И сказка будет продолжаться. А Олежка сунет находку в карман. Незаметно.
Кто-то налетел, смял со страшной силой.
— Лаурчик, брат, ты ли это?!
Передо мной стоял… Славка Шевелев. Но какой Славка! В новехонькой шинели, в квадратной шапочке, глаза заостренные на конце смеются.
— В отпуск, братан, в отпуск! — говорил он и все оглядывал меня. А я его. Года не прошло, а не узнать Славку! Что же потом будет?
— А ты что кисляк строишь? — Он говорил, говорил… — Не рад, что ли?..
— За что отпуск? — спросил я, когда мы сели в беседке и закурили.
— Переброс поймал. Пять пузырей. Водки! Хотели сами, да старик один — я со стариками вот так живу! — посоветовал: сдай комбату, отпуск получишь, все равно эспэпэшники ему настучат. Ну я тут же докладную, так и так, мол, предотвращено проникновение спиртных напитков… И точно: десять суток! Без дороги. — А ты как? — спросил он, переводя дух. — Не собираешься домой?
— Куда? У нас по полтора года оттащили, мало кто ездил: людей не хватает… Генерал одному объявил, можно сказать, и все равно…
— Не умеете вы жить, — сказал Славка и придвинулся поближе, хотя в беседке никого не было. — У нас один, знаешь, как сделал. Мешок с опилками — на запретку, и зэку кричит, бери, пока начкара нет, тебе, мол, передали… А переброс у него уже — на вышке. Ну, зэк и полез… Ток ка-ак шарахнул — и полчерепа снес!.. А ты говоришь…
— Нашего призыва?
— Да нет, он еще до нас был. Ребята рассказывали.
— А-а…
— Я, думаешь, десять суток и обратно? Вот! Тоже научили… Знакомая в больнице есть, справку возьму, военкомат подтвердит, телеграмму в часть: так и так, мол, по состоянию здоровья…

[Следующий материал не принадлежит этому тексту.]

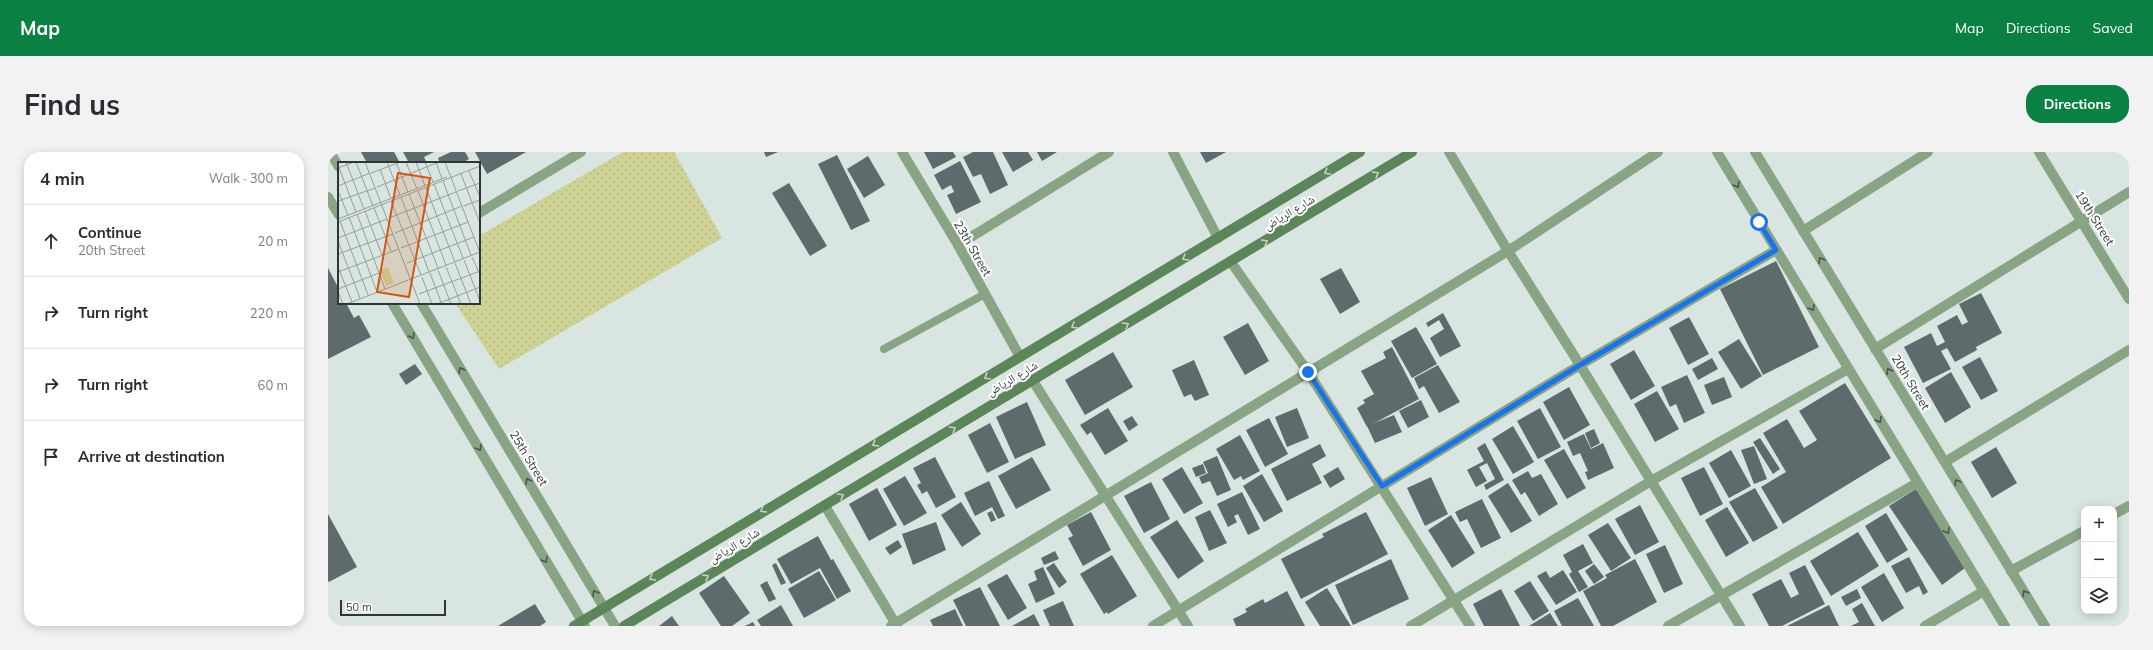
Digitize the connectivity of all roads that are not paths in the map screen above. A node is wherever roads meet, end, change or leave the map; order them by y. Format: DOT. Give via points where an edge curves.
graph roads {
  1 [pos="330,152"];
  2 [pos="581,152"];
  3 [pos="902,152"];
  4 [pos="1109,152"];
  5 [pos="1174,152"];
  6 [pos="1360,152"];
  7 [pos="1412,152"];
  8 [pos="1449,152"];
  9 [pos="1658,152"];
  10 [pos="1717,152"];
  11 [pos="1755,152"];
  12 [pos="1928,152"];
  13 [pos="2039,152"];
  14 [pos="338,164"];
  15 [pos="2129,192"];
  16 [pos="328,197"];
  17 [pos="480,212"];
  18 [pos="338,213"];
  19 [pos="2082,222"];
  20 [pos="1803,230"];
  21 [pos="1218,238"];
  22 [pos="958,246"];
  23 [pos="1776,250"];
  24 [pos="1508,251"];
  25 [pos="1231,262"];
  26 [pos="985,294"];
  27 [pos="2129,299"];
  28 [pos="393,304"];
  29 [pos="422,304"];
  30 [pos="884,349"];
  31 [pos="1875,349"];
  32 [pos="2129,350"];
  33 [pos="1020,358"];
  34 [pos="1580,365"];
  35 [pos="1848,369"];
  36 [pos="1308,372"];
  37 [pos="1033,381"];
  38 [pos="1945,462"];
  39 [pos="1651,481"];
  40 [pos="1917,483"];
  41 [pos="1382,486"];
  42 [pos="1106,495"];
  43 [pos="825,506"];
  44 [pos="2129,506"];
  45 [pos="2117,512"];
  46 [pos="2081,533"];
  47 [pos="2011,571"];
  48 [pos="1984,591"];
  49 [pos="1720,595"];
  50 [pos="1454,600"];
  51 [pos="604,608"];
  52 [pos="1178,610"];
  53 [pos="580,624"];
  54 [pos="895,625"];
  55 [pos="615,626"];
  56 [pos="624,626"];
  57 [pos="1152,626"];
  58 [pos="1188,626"];
  59 [pos="1411,626"];
  60 [pos="1470,626"];
  61 [pos="1668,626"];
  62 [pos="1740,626"];
  63 [pos="1925,626"];
  64 [pos="2005,626"];
  65 [pos="2045,626"];
  1 -- 14 [label="street"];
  2 -- 17 [label="street"];
  3 -- 22 [label="street, 23th Street"];
  4 -- 22 [label="street"];
  5 -- 21 [label="street"];
  6 -- 21 [label="main road, شارع الرياض, one-way"];
  25 -- 7 [label="main road, شارع الرياض, one-way"];
  8 -- 24 [label="street"];
  9 -- 24 [label="street"];
  10 -- 23 [label="street, one-way"];
  11 -- 20 [label="street, 20th Street"];
  12 -- 20 [label="street"];
  13 -- 19 [label="street, 19th Street"];
  15 -- 19 [label="street"];
  16 -- 18 [label="street"];
  19 -- 27 [label="street, 19th Street"];
  19 -- 31 [label="street"];
  31 -- 20 [label="street, 20th Street, one-way"];
  21 -- 33 [label="main road, شارع الرياض, one-way"];
  22 -- 26 [label="street, 23th Street"];
  23 -- 34 [label="street"];
  23 -- 35 [label="street, one-way"];
  24 -- 34 [label="street"];
  24 -- 36 [label="street"];
  25 -- 36 [label="street"];
  37 -- 25 [label="main road, شارع الرياض, one-way"];
  26 -- 30 [label="lane"];
  26 -- 33 [label="street, 23th Street"];
  28 -- 53 [label="street, one-way"];
  51 -- 29 [label="street, 25th Street, one-way"];
  38 -- 31 [label="street, 20th Street, one-way"];
  32 -- 38 [label="street"];
  33 -- 51 [label="main road, شارع الرياض, one-way"];
  34 -- 39 [label="street"];
  34 -- 41 [label="street"];
  35 -- 39 [label="street"];
  35 -- 40 [label="street, one-way"];
  36 -- 41 [label="street"];
  36 -- 42 [label="street"];
  37 -- 42 [label="street"];
  43 -- 37 [label="main road, شارع الرياض, one-way"];
  47 -- 38 [label="street, 20th Street, one-way"];
  39 -- 49 [label="street"];
  39 -- 50 [label="street"];
  40 -- 48 [label="street, one-way"];
  40 -- 49 [label="street"];
  41 -- 50 [label="street"];
  41 -- 52 [label="street"];
  42 -- 52 [label="street"];
  42 -- 54 [label="street"];
  43 -- 54 [label="street"];
  56 -- 43 [label="main road, شارع الرياض, one-way"];
  44 -- 45 [label="street"];
  46 -- 47 [label="street"];
  65 -- 47 [label="street, 20th Street, one-way"];
  48 -- 63 [label="street"];
  48 -- 64 [label="street"];
  49 -- 61 [label="street"];
  49 -- 62 [label="street"];
  50 -- 59 [label="street"];
  50 -- 60 [label="street"];
  51 -- 53 [label="main road, شارع الرياض"];
  51 -- 55 [label="street, 25th Street"];
  52 -- 57 [label="street"];
  52 -- 58 [label="street"];
}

— О Воскобовиче слыхал? — почему-то спросил я. Просто пришло на ум.
— Слыхал. Овца вонючая! Теперь узнает там… — Славка бросил окурок, потянулся и засмеялся: — Даже не верится, что домой! Думаешь, я на паровозе поеду? Червонец накину и — фьють! Ту-154! Еще трое суток моих. Сейчас только проездные в штабе оформят, и вперед!
— Ну ты даешь! Молодец, — похвалил я.
— Слушай, — встрепенулся он, — что я это, в самом деле? Деньги нужны? На… — Он протянул сложенную по-зэковски много раз бумажку. Только по цвету было видно, что это двадцатипятирублевка.
А потом я проводил Славку за КПП. Стоял и смотрел, как он уходит: походка легкая, в одной руке — «дипломат», другою отмахивает резко. Домой…
Многоголосый ясный звон послышался над головой моей. Я запрокинул голову, окунул лицо в свежую пронзительную синь, придерживая рукой шапку.
Там на долгой-долгой синеве белесыми крестиками распластались журавли. Они двигались медленно, казалось, стояли на одном месте. А от них, от этих светлых крестиков, падал звон, опускался на эту землю…
Я опустил взгляд и увидел освободившуюся от снега землю. Кругом виднелись помятые консервные банки, коричневые от ржи; блестели бутылочные стекла, дыбилась опутанная черная проволока…
А снег тут недавно лежал — чистый-чистый! Пошел в казарму. Там, наверное, суматоха: завтра-послезавтра — приказ. Кому-то домой…
В казарме и вправду было оживленно. На полу лежали рыжие квадраты — от окон. Под нашим взводом сидели. Замятин… Кучеров… Искаков…
— Садись с нами, Лара, — позвал Кучеров. И ладонью по койке похлопал.
Я сел.
На полу между койками стояла трехлитровая банка, туго накрытая фольгой. Стенки ее были мутны от рвущегося наружу пара. «Купчика»[14] заварили…
Подбежал Палихин — на пальцах нанизаны кружки.
— Стой вон там, — сказал ему Искаков. — Если что — свистнешь.
Сняли фольгу — вырвался крутой пар и ароматный дух. На табурет высыпали конфеты, расставили кружки. Зашевелились, заговорили громче.
— Чай — молодец, — похвалил кто-то, подражая зэкам.
— Человек!
Засмеялись. Захрустели конфеты, губами зашлепали, отфыркиваясь.
Принесли гитару.
Замятин взял ее, загудевшую, с отшлифованным до блеска грифом. Пальцы его длинные забегали по стертым струнам — глуховатый звук разрастался…
Глядя куда-то между скученных голов, Замятин запел чуть надтреснутым голосом:
А когда последний звук утонул в черной дыре, некоторое время растекалась тишина. Потом кто-то затеребил Замятину плечо, что-то сказал, и тот кивнул.